Printer Friendly

Data Sets, Game, and Match.

We're hearing a lot lately about how Big Data and the tools to analyze enormous data sets are transforming businesses. That's true, but the philosophy behind such data analysis is a logical extension of what businesses have always done. Companies rely on numbers to set strategy, alter product mix, develop new services, and adjust customer messaging. Henry Ford is famous for saying that customers could have his automobiles in any color they wanted as long as it was black. Customer buying behavior--the numbers demonstrated clearly that they wanted a choice in colors--changed Ford policy. And that predated Big Data.

The business world is replete with numbers. Financial performance, sales volume, price-to-earnings ratios, market share, manufacturing costs, and marketing data are expressed as numbers. Externally, economic, demographic, customer behavior, industry, financial, and market data are gathered by government agencies, institutions, and private research firms. This has been happening for decades. The difference lies in the amount of data that is now available and the software that now exists to allow machines to process that data. AI technologies, particularly machine learning (ML) and natural language processing (NLP), bring incredible power to data analytics. They make business insights possible, often based on pattern recognition in masses of data that are beyond the ability of humans to ascertain.
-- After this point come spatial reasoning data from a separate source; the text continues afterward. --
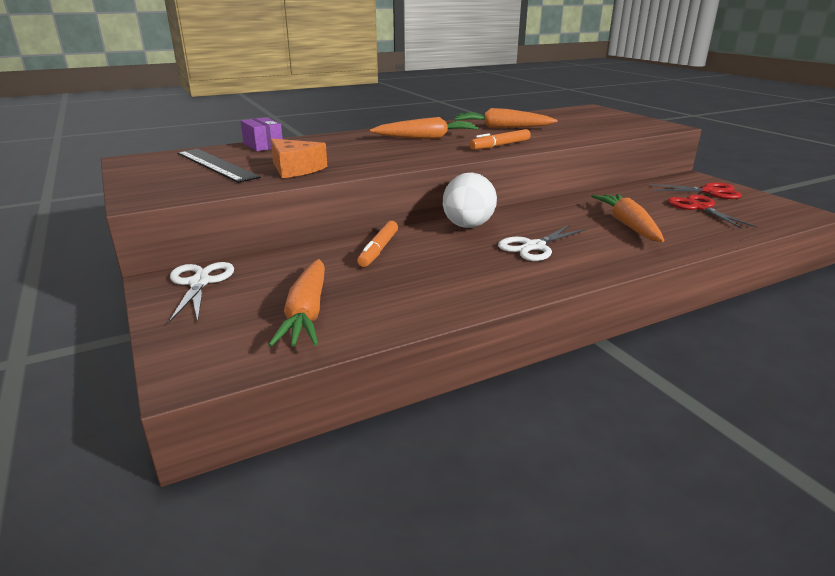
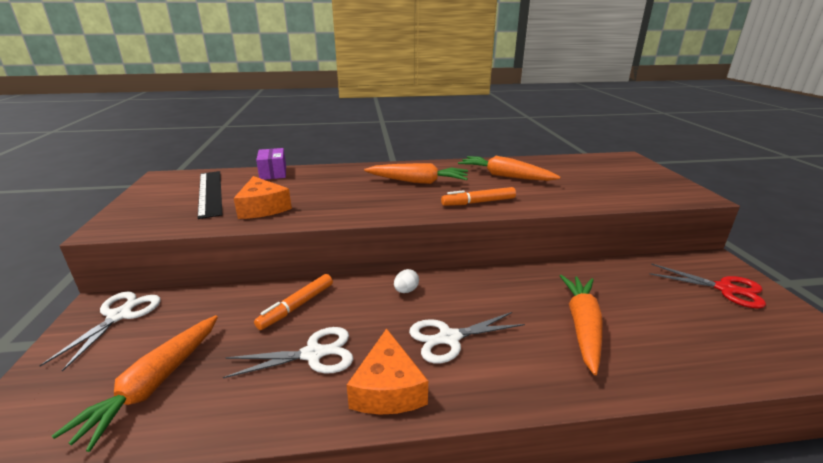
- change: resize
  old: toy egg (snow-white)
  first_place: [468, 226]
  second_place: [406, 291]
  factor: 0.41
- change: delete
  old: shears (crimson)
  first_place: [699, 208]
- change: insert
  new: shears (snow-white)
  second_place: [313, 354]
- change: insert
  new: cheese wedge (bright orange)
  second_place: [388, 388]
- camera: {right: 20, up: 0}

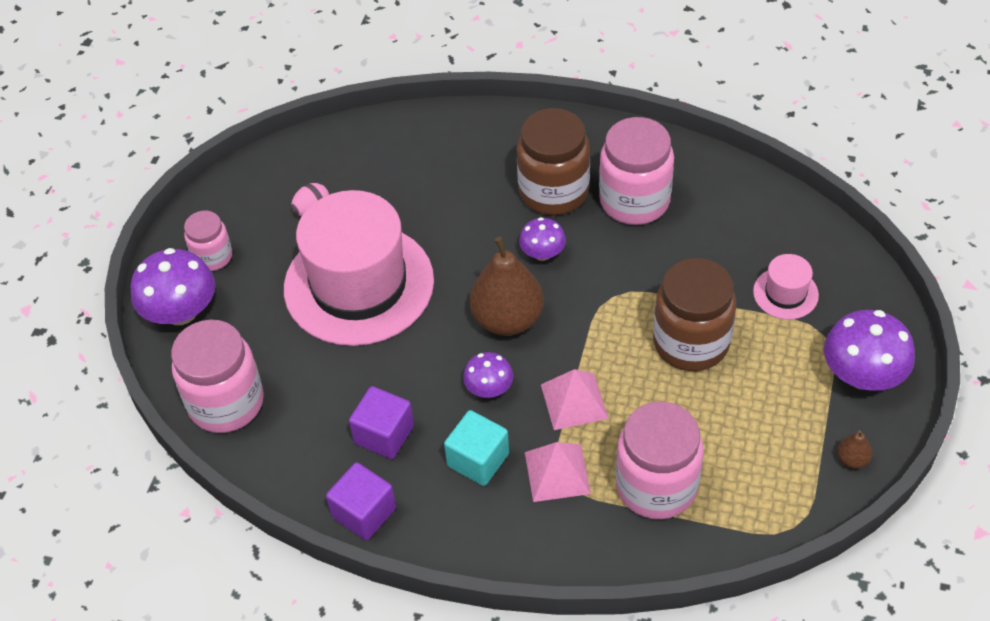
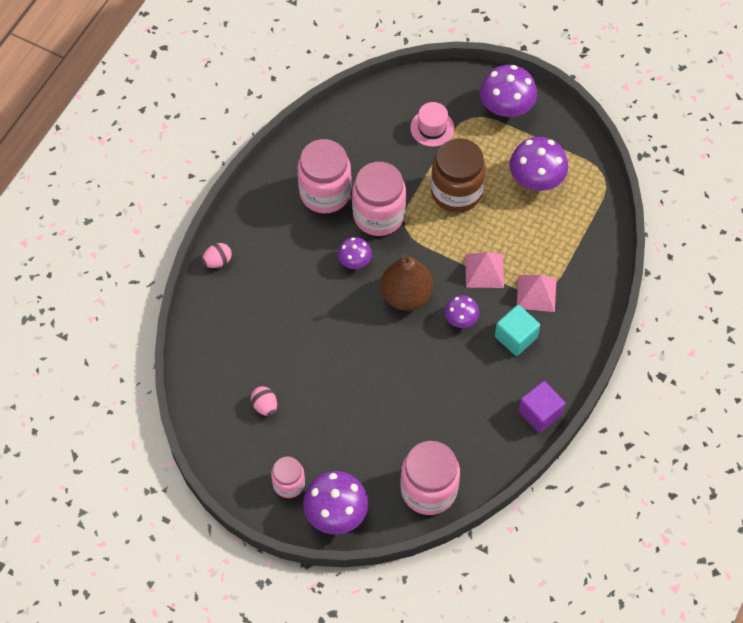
- change: delete
  old: top hat (pink)
  first_place: [359, 284]
- change: delete
  old: cube (violet)
  first_place: [384, 434]
- change: delete
  old: jar (dark brown)
  first_place: [553, 191]
- change: move
  old: jar (pink)
  first_place: [656, 486]
  second_place: [378, 215]
- change: delete
  old: pear (dark brown)
  first_place: [852, 459]
- change: insert
  new: toy egg (pink)
  second_place: [218, 261]
- change: insert
  new: fungus (violet)
  second_place: [536, 179]
- camera: {right: -80, up: 10}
I frequently hear that data is the "new oil." If that's true, then data sets are an oil well gusher for business librarians. The existence of large data sets, coupled with the knowledge of how to exploit the numbers for business purposes, presents tremendous opportunities for expanding our skill sets into new and unexplored territory. Information professionals are the ones who know about data sources and evaluation criteria. Data may be big, but that doesn't mean that all data is equally valuable. Quantity is not the same as quality. Data librarians, information analysts, and data curators are job titles of the future--and keep in mind they may not exist in traditional libraries, not even semi-traditional special libraries.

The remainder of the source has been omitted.